**Extract to read:**
=== Section Start ===

# supermoto super single



## jeph (Jan 27, 2010)

So I show up to my local Kart track for a practice day and guess who shows up... Its like showing up the the local courts for a pickup game and having MJ there.

C&C please.

Josh Hayes






Melissa Paris





Nicky Hayden





Tommy Hayden





Nicky again


----------



## wescobts (Jan 27, 2010)

Perhaps check your white balance, the white is a bit "off", also you could quicken the shutter, looks a little soft. I know it's dangerous but a more straight on approach is the desired shot.


----------



## manicmike (Jan 27, 2010)

score! Did you get a chance to talk to any of them? I've met Josh before. He's a pretty cool guy and really easy to talk to.


----------



## jeph (Jan 27, 2010)

manicmike said:


> score! Did you get a chance to talk to any of them? I've met Josh before. He's a pretty cool guy and really easy to talk to.


 
Yeah Josh was by far the coolest. The other guys were pretty cool but it was clear that they were there to do work. All in all it was a very cool day.

I guess that I will have to look at the pics on a different monitor for the white balance. Thanks.


----------



## AG74683 (Jan 27, 2010)

agreed with the softness of these photos.

But they are pretty good shots either way. Looks like it was fun!


----------



## jeph (Jan 27, 2010)

These have really no PP on them, do you think that sharpening in PS would help them out?  When it comes down to it I am quite an amature.


----------



## HannahRebekah (Jan 27, 2010)

=== Section End ===

**Brief 1:** Output the scene geometry rows with their coordinates verbatim, covering every row, and omit the picture placeholder.
The forum thread and the rows are separate, unrelated material.

(Scene geometry reasoning rows)
=== Section Start ===

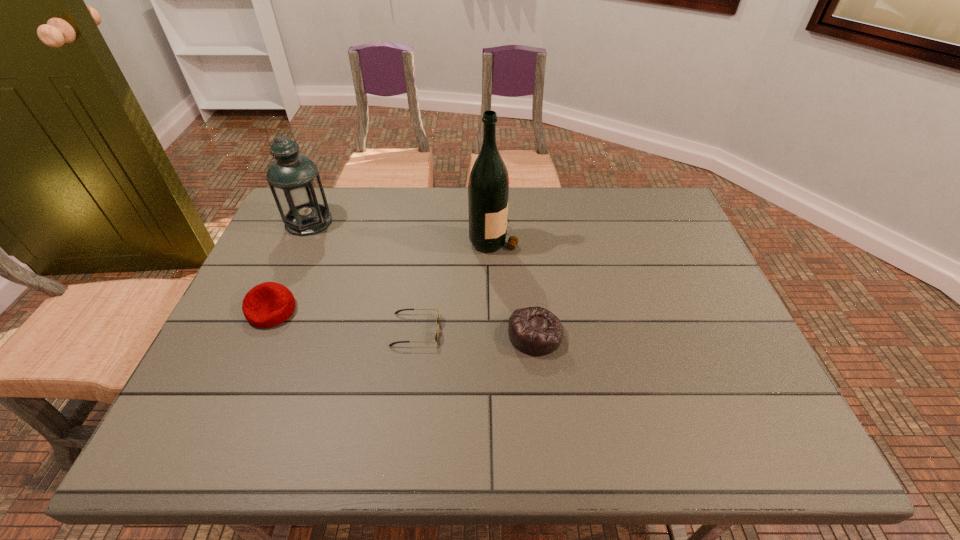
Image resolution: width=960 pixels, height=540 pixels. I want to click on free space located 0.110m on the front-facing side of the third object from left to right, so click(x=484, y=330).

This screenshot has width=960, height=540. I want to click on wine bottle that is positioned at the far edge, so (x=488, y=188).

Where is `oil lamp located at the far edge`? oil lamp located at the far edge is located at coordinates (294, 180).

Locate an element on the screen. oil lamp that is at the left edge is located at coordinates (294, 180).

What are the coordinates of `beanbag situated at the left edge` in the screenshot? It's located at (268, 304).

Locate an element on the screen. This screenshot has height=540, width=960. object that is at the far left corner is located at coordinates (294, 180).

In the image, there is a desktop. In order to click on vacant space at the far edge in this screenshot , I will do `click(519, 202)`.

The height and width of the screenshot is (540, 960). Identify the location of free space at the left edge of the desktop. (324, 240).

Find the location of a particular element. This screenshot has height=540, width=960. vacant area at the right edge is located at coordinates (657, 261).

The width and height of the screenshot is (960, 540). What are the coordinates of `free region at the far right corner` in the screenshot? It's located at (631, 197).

=== Section End ===

**Brief 2:** List every rider named in the photo captions of the forum thread, once each.

**Task output 1:**
Image resolution: width=960 pixels, height=540 pixels. I want to click on free space located 0.110m on the front-facing side of the third object from left to right, so click(x=484, y=330).

This screenshot has width=960, height=540. I want to click on wine bottle that is positioned at the far edge, so (x=488, y=188).

Where is `oil lamp located at the far edge`? oil lamp located at the far edge is located at coordinates (294, 180).

Locate an element on the screen. oil lamp that is at the left edge is located at coordinates (294, 180).

What are the coordinates of `beanbag situated at the left edge` in the screenshot? It's located at (268, 304).

Locate an element on the screen. This screenshot has height=540, width=960. object that is at the far left corner is located at coordinates (294, 180).

In the image, there is a desktop. In order to click on vacant space at the far edge in this screenshot , I will do `click(519, 202)`.

The height and width of the screenshot is (540, 960). Identify the location of free space at the left edge of the desktop. (324, 240).

Find the location of a particular element. This screenshot has height=540, width=960. vacant area at the right edge is located at coordinates (657, 261).

The width and height of the screenshot is (960, 540). What are the coordinates of `free region at the far right corner` in the screenshot? It's located at (631, 197).

**Task output 2:** Josh Hayes, Melissa Paris, Nicky Hayden, Tommy Hayden